Corazón en nuestra cultura global significa empatía, sensibilidad, misericordia, amor, ternura y tiempo que acompasa los latidos, explosión de alegría que recorre el cuerpo, tristeza que encoge y aprieta. El corazón se instala como cascada en el pecho y en todas las cosas como lugar abstracto de donde venimos y adonde vamos, buscando el agua y la sangre, buscándose para encontrarnos ciegos en la palestra de vivir.
Corazón apenas se muestra en un dibujo que simboliza amor y afectos, tan trillado y tan tópico, pero siempre eficaz de tan necesario, porque esa imagen tiene el poder de remover nuestras fibras sensibles, lo que somos, fuimos y seremos. I love + corazón + cualquier objeto directo, como exige la gramática. La publicidad ha hecho siempre su agosto y su año con un simple corazón. Pero no basta un dibujo para hablar de la suprema belleza y la imprescindible importancia del corazón, que todo lo guía y lo traza, incluso la frontera entre la vida y la muerte.

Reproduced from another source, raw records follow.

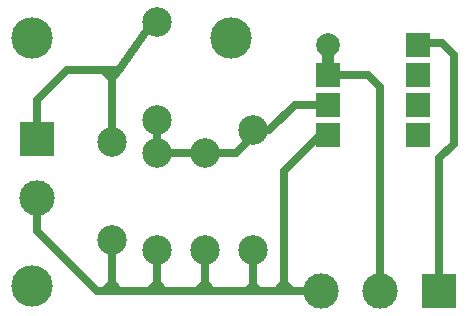
<source format=gbr>
%FSLAX35Y35*%
%MOIN*%
G04 EasyPC Gerber Version 18.0.9 Build 3640 *
%ADD12R,0.07874X0.07874*%
%ADD14R,0.11811X0.11811*%
%ADD16C,0.02756*%
%ADD17C,0.03937*%
%ADD11C,0.07874*%
%ADD13C,0.09843*%
%ADD15C,0.11811*%
%ADD10C,0.13780*%
X0Y0D02*
D02*
D10*
X12061Y15388D03*
Y98065D03*
X78486D03*
D02*
D11*
X110750Y95750D03*
D02*
D12*
Y65750D03*
Y75750D03*
Y85750D03*
X140750Y65750D03*
Y75750D03*
Y85750D03*
Y95750D03*
D02*
D13*
X38750Y30750D03*
Y63250D03*
X53750Y27250D03*
Y59750D03*
Y70750D03*
Y103250D03*
X69750Y27250D03*
Y59750D03*
X85750Y27250D03*
Y67250D03*
D02*
D14*
X13750Y64250D03*
X147935Y13750D03*
D02*
D15*
X13750Y44565D03*
X108565Y13750D03*
X128250D03*
D02*
D16*
X13750Y44565D02*
Y33750D01*
X33750Y13750*
X36250*
X13750Y64250D02*
Y77250D01*
X23750Y87250*
X35750*
X38750*
X36250Y13750D02*
X38750D01*
X41250*
X38750Y17250D02*
Y16250D01*
X41250Y13750*
X38750Y17250D02*
Y16250D01*
X36250Y13750*
X38750Y17250D02*
Y13750D01*
Y30750D02*
Y17250D01*
Y63250D02*
Y83750D01*
Y84750*
X41250Y87250*
X38750Y83750D02*
Y84250D01*
X35750Y87250*
X38750Y83750D02*
Y87250D01*
X41250*
Y13750D02*
X51250D01*
X41250Y87250D02*
X54367Y106367D01*
X53750*
Y103250*
X51250Y13750D02*
X53750D01*
X56250*
X53750Y16750D02*
Y16250D01*
X56250Y13750*
X53750Y16750D02*
Y16250D01*
X51250Y13750*
X53750Y16750D02*
Y13750D01*
Y27250D02*
Y16750D01*
Y59750D02*
X80250D01*
X85750Y65250*
Y67250*
X53750Y70750D02*
Y59750D01*
X56250Y13750D02*
X67250D01*
X69750*
X72250*
X69750Y17250D02*
Y16250D01*
X72250Y13750*
X69750Y17250D02*
Y16250D01*
X67250Y13750*
X69750Y17250D02*
Y13750D01*
Y27250D02*
Y17250D01*
X72250Y13750D02*
X83750D01*
X85750*
X87750*
X85750Y16750D02*
Y15750D01*
X87750Y13750*
X85750Y16750D02*
Y15750D01*
X83750Y13750*
X85750Y16750D02*
Y13750D01*
Y27250D02*
Y16750D01*
Y67250D02*
X91250D01*
X99750Y75750*
X110750*
X87750Y13750D02*
X93750D01*
X96250Y17250D02*
Y16250D01*
X98750Y13750*
X96250Y17250D02*
Y16250D01*
X93750Y13750*
X98750D02*
X108565D01*
X98750D02*
X93750D01*
X110750Y65750D02*
X108250D01*
X96250Y53750*
Y17250*
X110750Y85750D02*
X124250D01*
X128250Y81750*
Y13750*
X147935D02*
Y57935D01*
X152750Y62750*
Y92250*
X148750Y96250*
X141250*
D02*
D17*
X110750Y95750D02*
Y85750D01*
X141250Y96250D02*
X140750Y95750D01*
X0Y0D02*
M02*

</source>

La Federación Mundial del Corazón, apoyada por la Organización Mundial de la Salud y de la UNESCO designó desde el año 2000 el día 29 de septiembre como el Día Mundial del Corazón. Y aquí estamos todavía, defendiendo su vigencia, entre la sístole y la diástole, ese espacio que abarca una extensión inacabable de vida realizada y por hacer, mientras se tenga corazón.
Si es un órgano fisiológico, cómo podemos celebrar que siga latiendo, su salud y su legado de emociones y obras literarias, artísticas, cinematográficas, musicales. Ese corazón, recóndito en cada pecho, se erige como pequeño motor del cuerpo, y ha inspirado toda la historia de la humanidad, sabe que ha gestado vida y la ha mantenido con su presencia.
Entonces, si vivimos con él y por él, hay que alimentarlo y amamantarlo, frágil cachorro que nos ama. Si lo tenemos trasplantado de otro, hay que rendir homenaje a quien lo ofreció. Si lo hemos entregado a alguien, hay que cultivarlo, incluso compartirlo. Cada corazón tiene su dueño. Si lo hemos prestado, hay que pedir su devolución cuanto antes, porque no se puede vivir sin él. Si lo notamos triste, decaído, alma en pena, hay que pasearlo por montes y mares, llevarlo al agua, hidratar su compás, como hacemos en el Hammam, para que nunca sufra la sequía. Sin él, muere toda existencia. Por eso lo cuidamos o deberíamos. Cada ser y cada objeto posee un corazón oculto, que hay que encontrar y mimar, como a niño que da sus primeros pasos.
Cuando adolescentes leímos aquel libro sentimental, Corazón (1886, Edmundo de Amicis), diario de un niño italiano, en el que aparecía a modo de cuento Marco, de los Apeninos a los Andes, luego dibujos animados que provocaban tanta lágrima. Era un relato sentimental del corazón y todo corazón.
“¡Oh corazón más duro que diamante!”, decía Lope de Vega. Diamante sí, no tan duro. Herido corazón el nuestro, que necesita objetivos para obligarse a seguir, si es que un día se cansa de latir, cuando ya no muy joven, y empieza a sentirse un “corazón con canas” (Miguel Hernández).